For energy bankers, solar-plus-storage complicates the financial model because the storage component has different revenue drivers, degradation characteristics, and warranty structures than the solar generation. The tax equity treatment also differs: storage qualifies for a standalone 30% ITC under the IRA, which can be stacked with the solar ITC when co-located. Modeling a hybrid project requires understanding both the solar generation profile and the storage revenue stack.
Solar M&A and Portfolio Transactions
Solar portfolio M&A has become one of the highest-volume transaction categories in energy investment banking. Transactions range from individual project sales (a single 100-300 MW facility) to platform acquisitions (a developer with a multi-GW pipeline and operating portfolio). The buyer universe includes utilities, independent power producers, infrastructure funds, pension funds, and, increasingly, technology companies.
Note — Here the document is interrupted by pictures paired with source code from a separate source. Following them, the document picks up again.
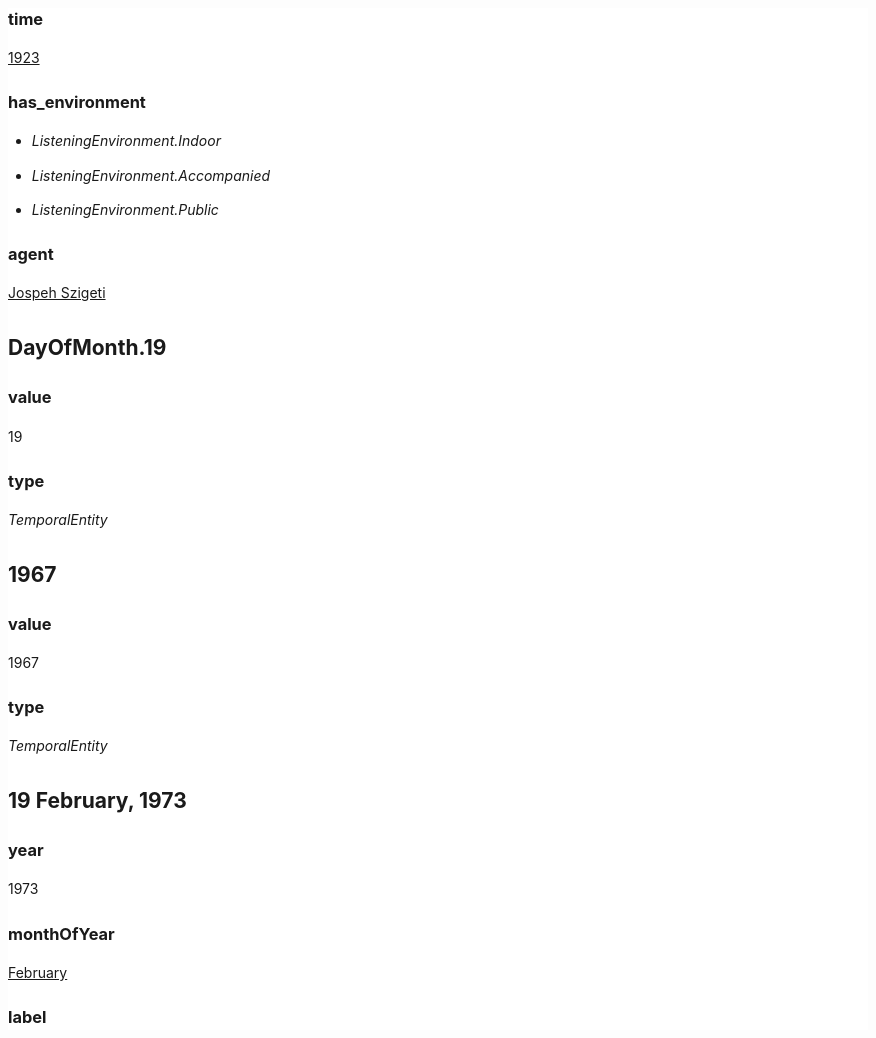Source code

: ### time


[1923](#1923)

### has_environment

 - *ListeningEnvironment.Indoor*

 - *ListeningEnvironment.Accompanied*

 - *ListeningEnvironment.Public*

### agent


[Jospeh Szigeti](#Jospeh-Szigeti)

## DayOfMonth.19

### value


19

### type


*TemporalEntity*

## 1967

### value


1967

### type


*TemporalEntity*

## 19 February, 1973

### year


1973

### monthOfYear


[February](#February)

### label
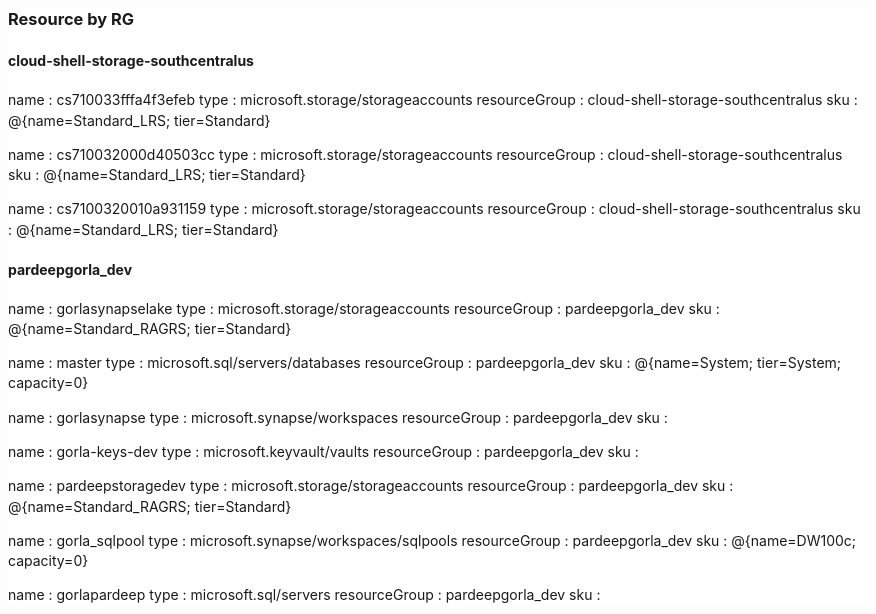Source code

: 
### Resource by RG

#### cloud-shell-storage-southcentralus

name          : cs710033fffa4f3efeb
type          : microsoft.storage/storageaccounts
resourceGroup : cloud-shell-storage-southcentralus
sku           : @{name=Standard_LRS; tier=Standard}

name          : cs710032000d40503cc
type          : microsoft.storage/storageaccounts
resourceGroup : cloud-shell-storage-southcentralus
sku           : @{name=Standard_LRS; tier=Standard}

name          : cs7100320010a931159
type          : microsoft.storage/storageaccounts
resourceGroup : cloud-shell-storage-southcentralus
sku           : @{name=Standard_LRS; tier=Standard}


#### pardeepgorla_dev

name          : gorlasynapselake
type          : microsoft.storage/storageaccounts
resourceGroup : pardeepgorla_dev
sku           : @{name=Standard_RAGRS; tier=Standard}

name          : master
type          : microsoft.sql/servers/databases
resourceGroup : pardeepgorla_dev
sku           : @{name=System; tier=System; capacity=0}

name          : gorlasynapse
type          : microsoft.synapse/workspaces
resourceGroup : pardeepgorla_dev
sku           : 

name          : gorla-keys-dev
type          : microsoft.keyvault/vaults
resourceGroup : pardeepgorla_dev
sku           : 

name          : pardeepstoragedev
type          : microsoft.storage/storageaccounts
resourceGroup : pardeepgorla_dev
sku           : @{name=Standard_RAGRS; tier=Standard}

name          : gorla_sqlpool
type          : microsoft.synapse/workspaces/sqlpools
resourceGroup : pardeepgorla_dev
sku           : @{name=DW100c; capacity=0}

name          : gorlapardeep
type          : microsoft.sql/servers
resourceGroup : pardeepgorla_dev
sku           :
Operating solar portfolios with long-term investment-grade PPAs trade at $1.0-1.8 million per MW (AC), depending on contract quality, remaining PPA term, asset age, and geography. The wide range reflects the diversity within the solar asset class: a newly built project with a 20-year PPA with a rated utility in a high-irradiance location commands a premium, while an older project with a 10-year remaining PPA term and lower capacity factor trades at a discount.
Development-stage portfolios are valued based on the pipeline's maturity. Early-stage sites (land under control, no interconnection) may trade at $20,000-80,000 per MW. Mid-stage projects (interconnection in progress, permitting underway) command $80,000-150,000 per MW. Late-stage projects (PPA executed, interconnection secured, near NTP) can reach $150,000-350,000 per MW or higher, particularly for projects in constrained interconnection markets where queue position itself has scarcity value.
For energy bankers, solar M&A advisory involves a distinctive skill set. The seller typically engages a bank to run a structured process, marketing the portfolio through a confidential information memorandum (CIM) that details each project's PPA terms, resource assessment, technical specifications, interconnection status, and financial projections. Bidders submit proposals that reflect their view on merchant tail value, tax equity structuring, and operational synergies. The bank evaluates bids on a risk-adjusted basis, accounting for differences in tax equity assumptions, financing capacity, and closing certainty.